I remember when the film of Rules came out: half of my friends didn't want to go and see it because they were convinced that they would be disturbed by it (not least because Monsieur E and I had warned them that yes, there may well be some rape and some not-so-sympathetic characters and some drugs. I'm probably not the best judge of disturbing films, given that I sat, unmoved, through A History of Violence, the graphic nature of its content passing me right by, which I guess proves the point of that film - that we are so accustomed to violence that nothing can shock us any more; not even Aragorn blowing someone's brains out - literally.

The film was pretty good - not as good an adaptation as that of AP but then it's not as good a book. I guess my main problem was that Sean Bateman, the cold, cruel cynic at the centre of this twisted microcosm, is played by Dawson Leery and so I could never take him seriously as the vicious bastard who tells Lauren, "I only had sex with her because I'm in love with you" or cuttingly puts down bisexual Paul (who is in "love" with him) with the line, "No one ever ever knows anyone. You're not ever gonna know me. You will never know me," although he is not to know that this will come back to haunt him later on in the film (and the book) when his own impassive words are turned against him to achieve great pathos in a film otherwise filled with ambivalence.
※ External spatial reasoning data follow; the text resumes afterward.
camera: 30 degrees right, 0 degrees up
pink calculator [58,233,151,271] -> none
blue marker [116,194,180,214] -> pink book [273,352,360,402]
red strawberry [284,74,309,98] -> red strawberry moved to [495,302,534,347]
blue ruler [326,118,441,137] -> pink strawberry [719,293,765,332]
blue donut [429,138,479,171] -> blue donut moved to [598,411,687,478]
Nothing much really happens - it is all just a series of monologues describing events that aren't really part of any real-world timeline, through the points of view of the various characters, names and brands dropped liberally into the dialogue. The book ends, as it began - mid-sentence and with the characters continuing to make the same mistakes, never learning anything, still having the same old arguments. None of them realises that hurting other people doesn't make them feel any better about their own empty lives. None of them become more sympathetic, although by the end, there is some feeling that we at least know them a little better and can understand why they are all so fucked up, in their own ways.

Easton Ellis never tries to justify their actions in the same way he doesn't justify Patrick Bateman's in AP, other than to say - J'accuse! Society did it! Patrick himself says, "Hey! I'm a child of divorce; give me a break!" but in a knowing way, realising that this is no excuse or, at least, it is a now well-worn excuse - an easy get-out clause. Given how autobiographical Rules is supposed to be, perhaps this is entirely sensible. Both books, though, are too darkly comic and satirical to be very bleak and that is why they work so well.